- _MATERIAL SHOWN_
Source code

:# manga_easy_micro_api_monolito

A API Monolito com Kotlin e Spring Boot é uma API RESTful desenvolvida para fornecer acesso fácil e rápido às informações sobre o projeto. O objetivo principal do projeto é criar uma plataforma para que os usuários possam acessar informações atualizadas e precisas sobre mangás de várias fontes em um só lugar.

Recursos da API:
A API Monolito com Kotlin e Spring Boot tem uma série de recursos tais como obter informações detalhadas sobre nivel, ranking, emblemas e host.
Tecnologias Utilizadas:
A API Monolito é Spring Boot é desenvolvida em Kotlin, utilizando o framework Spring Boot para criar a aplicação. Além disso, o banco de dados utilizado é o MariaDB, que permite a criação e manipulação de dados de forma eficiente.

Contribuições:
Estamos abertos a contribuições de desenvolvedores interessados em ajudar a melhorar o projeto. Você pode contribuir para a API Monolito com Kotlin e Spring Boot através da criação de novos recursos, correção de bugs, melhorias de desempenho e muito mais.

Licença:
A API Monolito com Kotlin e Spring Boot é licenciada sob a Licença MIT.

- _WRITTEN TASK_
Reproduce the material above word for word, keeping each line and its punctuation unchanged.

- _EXERCISE SOLUTION_
Source code

:# manga_easy_micro_api_monolito

A API Monolito com Kotlin e Spring Boot é uma API RESTful desenvolvida para fornecer acesso fácil e rápido às informações sobre o projeto. O objetivo principal do projeto é criar uma plataforma para que os usuários possam acessar informações atualizadas e precisas sobre mangás de várias fontes em um só lugar.

Recursos da API:
A API Monolito com Kotlin e Spring Boot tem uma série de recursos tais como obter informações detalhadas sobre nivel, ranking, emblemas e host.
Tecnologias Utilizadas:
A API Monolito é Spring Boot é desenvolvida em Kotlin, utilizando o framework Spring Boot para criar a aplicação. Além disso, o banco de dados utilizado é o MariaDB, que permite a criação e manipulação de dados de forma eficiente.

Contribuições:
Estamos abertos a contribuições de desenvolvedores interessados em ajudar a melhorar o projeto. Você pode contribuir para a API Monolito com Kotlin e Spring Boot através da criação de novos recursos, correção de bugs, melhorias de desempenho e muito mais.

Licença:
A API Monolito com Kotlin e Spring Boot é licenciada sob a Licença MIT.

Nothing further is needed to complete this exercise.